Jarden Corporation and K2 Inc. have signed a definitive merger agreement pursuant to which Jarden will acquire K2. Under the terms of the agreement, Jarden will pay $10.85 per share of K2 common stock in cash and will issue 0.1086 of a share of Jarden common stock for each share of K2 common stock outstanding as of the closing. The cash and Jarden stock to be issued in the transaction has a combined value of approximately $15.50 per K2 share.

The total enterprise value of the transaction, including the assumption or repayment of indebtedness, is approximately $1.2 billion. The transaction is expected to be accretive to Jarden's earnings and to close early in the third quarter of this year.

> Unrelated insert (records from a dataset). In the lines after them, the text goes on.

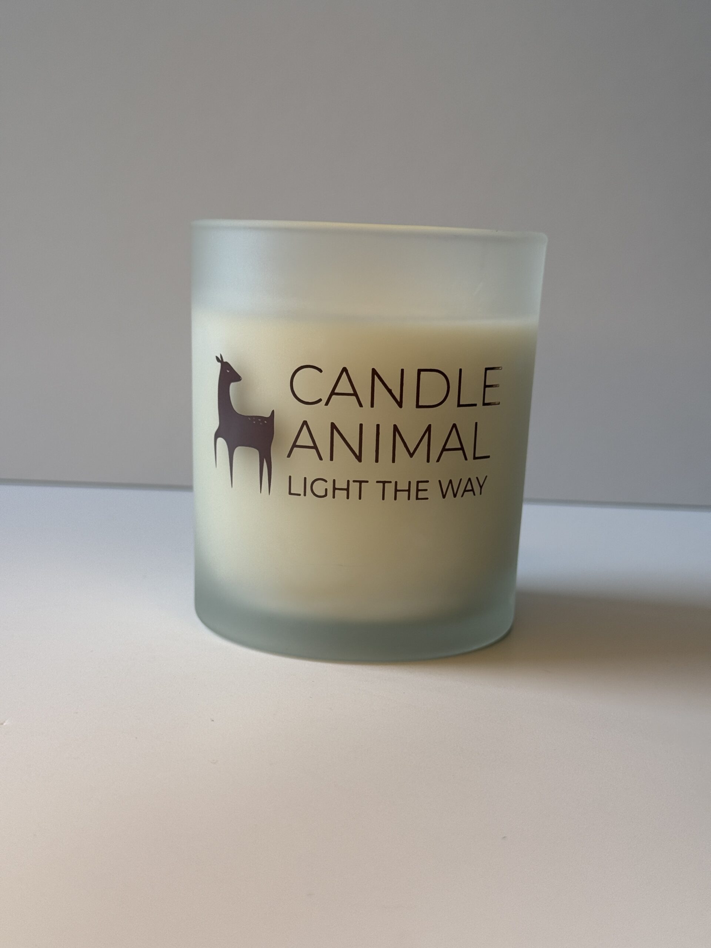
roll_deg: -1.6
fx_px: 1315
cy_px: 474
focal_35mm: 48
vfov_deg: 39.7
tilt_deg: -9.3
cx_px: 356
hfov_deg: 30.3
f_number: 1.78
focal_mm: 6.76
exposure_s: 1/578
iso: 64
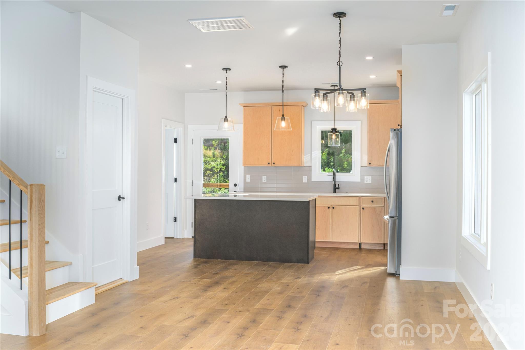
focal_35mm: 35
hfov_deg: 54.4
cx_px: 262
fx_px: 510
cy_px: 175
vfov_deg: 37.8
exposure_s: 1/200
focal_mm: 35
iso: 320
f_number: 8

K2's presence in the specialty and multi-store sporting goods, marine, and outdoor retail channels and proven international presence, combined with its focus on new product introductions and market innovations, should provide Jarden with significant growth opportunities and the ability to expand into adjacent markets. K2's primary business lines would be reported through Jarden's Outdoor Solutions segment upon closing of the transaction.

Commenting on the transaction, Martin E. Franklin, Jarden's chairman and CEO, said, “We are enormously excited about today's announcement as it marks another important step in our planned and disciplined growth strategy as a world class, diversified, niche oriented consumer products company. Adding K2's broad portfolio of leading brands to our portfolio would create cross selling opportunities both domestically and internationally, would expand our presence in specialty channels, would further diversify our products, revenues and earnings, and would create additional scale to leverage in our supply chain, distribution, manufacturing and sourcing networks.”

Richard J. Heckmann, K2's executive chairman of the board, said, “We believe that Jarden is the perfect strategic partner for us. Combining our world-renowned brands with Jarden's scale and innovative resources should bring tremendous value to our employees, retail partners and customers. I am extremely proud of our employees' accomplishments over the last five years, and I am excited about the road ahead for K2 as part of the Jarden family.”

Mr. Franklin concluded, “We believe the timing is ideal to make this acquisition. We have spent the last two years successfully integrating American Household and we believe that we now have the appropriate resources in place around the world to focus on delivering results from this combination. We feel that K2 is well positioned to continue its growth and that it will benefit from the leverage of our combined resources to deliver strong financial performance. I have been impressed by the many people I have met at K2 from around the world and I look forward to welcoming the K2 team to Jarden. We have always said that Jarden's most important assets are our employees, and our commitment to them, in addition to our customers and stockholders, will continue to guide our company.”

The board of directors for both companies have unanimously approved the transaction, which is expected to close during the third quarter of 2007, subject to Hart-Scott-Rodino approval, the approval of K2's stockholders and other customary closing conditions.